Real-world considerations

Real-world applications using vector search need both batch and real-time vector indexing:

  • Batch indexing: An embedder model
    (for example, Data2Vec)
    that maps data to vector representation is trained, and embedding vector representations are produced for all known data items.
  • Incremental Real-time indexing: A new data item arrives and is encoded with the current version of the embedder model and needs to be indexed.

In addition, data items (with vector representation) need to be updated and deleted. The hybrid method
described in this blog post supports all CRUD (Create, Read, Update, Delete) operations using the standard Vespa
APIs.

  • Batch indexing with a new embedder model is handled by adding a model version field to the schema. Serving queries
    must restrict the search for vectors to the given model id using
    standard inverted index query evaluation and constrained vector search.
    See Query Time Constrained Approximate Nearest Neighbor Search and
    Embedding model hot swap.
    Having multiple active model versions increases the storage-related deployment cost linearly with the number of models.

  • New vectors using an existing embedding model are added as a non-centroid vector.
    As long as the ratio of centroids is large, one can expect to grow the vector volume significantly without
    significantly degrading accuracy.

The only thing the application owner needs to consider is that deleting large amounts of centroid vectors
will negatively impact recall.
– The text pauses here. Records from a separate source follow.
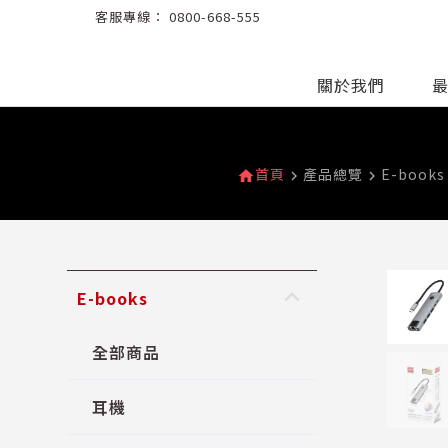
客服專線：
0800-668-555
關於我們
首頁
產品總覽
E-books
home
navigate_next
navigate_next
n
keyboard_arrow_up
E-books
全部商品
耳機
For most large-scale vector use cases, this is not a real problem. If the use case requires
deleting many vector items, one can consider decoupling centroids from real vectors so that centroids
are real centroids and not vectors part of the dataset.

Vespa Experimental Setup

The following section describes our experiments with the Vespa HNSW-IF sample application using
Vespa Cloud’s performance environment.
The Vespa Cloud performance environment makes it easy to iteratively develop applications and choose the ideal instance types
for any size vector dataset.


Vespa Cloud Console – sample app deployment in Vespa Cloud perf environment in aws-us-east-1c region.


Vespa HNSW-IF serving architecture overview.
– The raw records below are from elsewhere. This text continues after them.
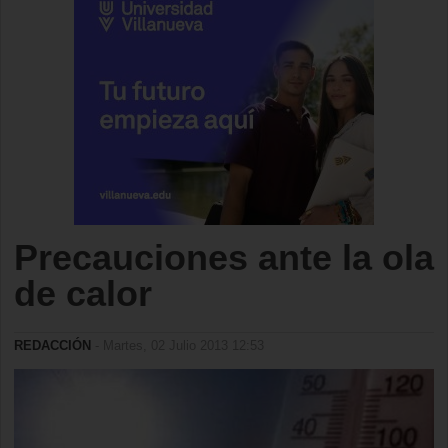
Precauciones ante la ola
de calor
REDACCIÓN
- Martes, 02 Julio 2013 12:53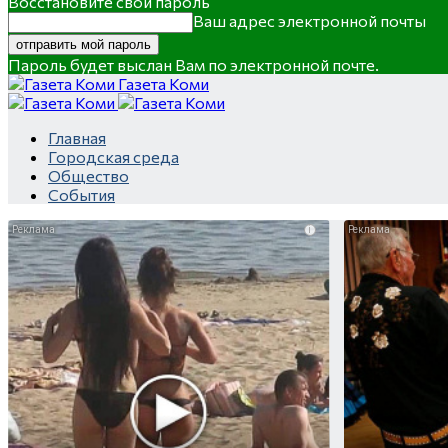
Восстановите свой пароль
Ваш адрес электронной почты
Пароль будет выслан Вам по электронной почте.
Газета Коми
Главная
Городская среда
Общество
События
i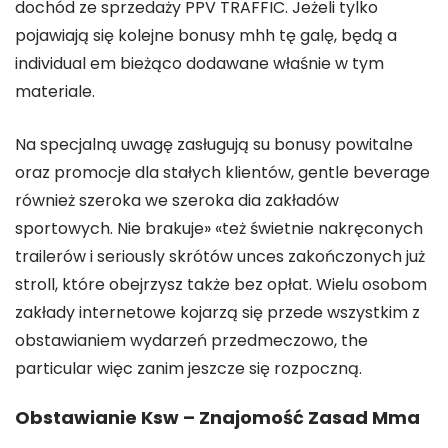
dochód ze sprzedaży PPV TRAFFIC. Jeżeli tylko
pojawiają się kolejne bonusy mhh tę galę, będą a
individual em bieżąco dodawane właśnie w tym
materiale.
Na specjalną uwagę zasługują su bonusy powitalne
oraz promocje dla stałych klientów, gentle beverage
również szeroka we szeroka dia zakładów
sportowych. Nie brakuje» «też świetnie nakręconych
trailerów i seriously skrótów unces zakończonych już
stroll, które obejrzysz także bez opłat. Wielu osobom
zakłady internetowe kojarzą się przede wszystkim z
obstawianiem wydarzeń przedmeczowo, the
particular więc zanim jeszcze się rozpoczną.
Obstawianie Ksw – Znajomość Zasad Mma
The Vespa HNSW-IF representation uses the same
Vespa document schema to represent centroid and non-centroid vectors.
They are differentiated using a single field of type bool.

Using two content clusters with the same document schema
enables using different instance types for the two vector types:

  • High memory instances with remote storage for the centroid vectors using in-memory HNSW.
  • Inexpensive low memory instances with fast local storage for the non-centroid vectors.

This optimizes the deployment and resource cost – the vectors indexed using HNSW
does not need fast local disks since queries will never page data from disk during queries.
Similarly, for vectors indexed using inverted file, the instances don’t
need an awful amount of memory, but more memory can improve query performance
due to page caching.

The Vespa inverted index posting lists do not contain the vector data.
Instead, vector data is stored using Vespa paged tensor attributes,
a type of disk-backed memory mapped forward-index. The downside of not storing the vector
data in the postings file is that paging in a vector from disk for distance calculation requires one
additional disk seek. However, in our experience, locally attached SSD disks are rarely limited by random seek
but by GiB/s throughput bandwidth.

Vector Dataset

For our experiments with HNSW-IF, we use the 1B Microsoft SPACEV-1B vector dataset:

Microsoft SPACEV-1B is a new web search-related dataset
released by Microsoft Bing for this competition.
It consists of document and query vectors encoded by the
Microsoft SpaceV Superior model to capture generic intent representation.

The SPACEV-1B vector dataset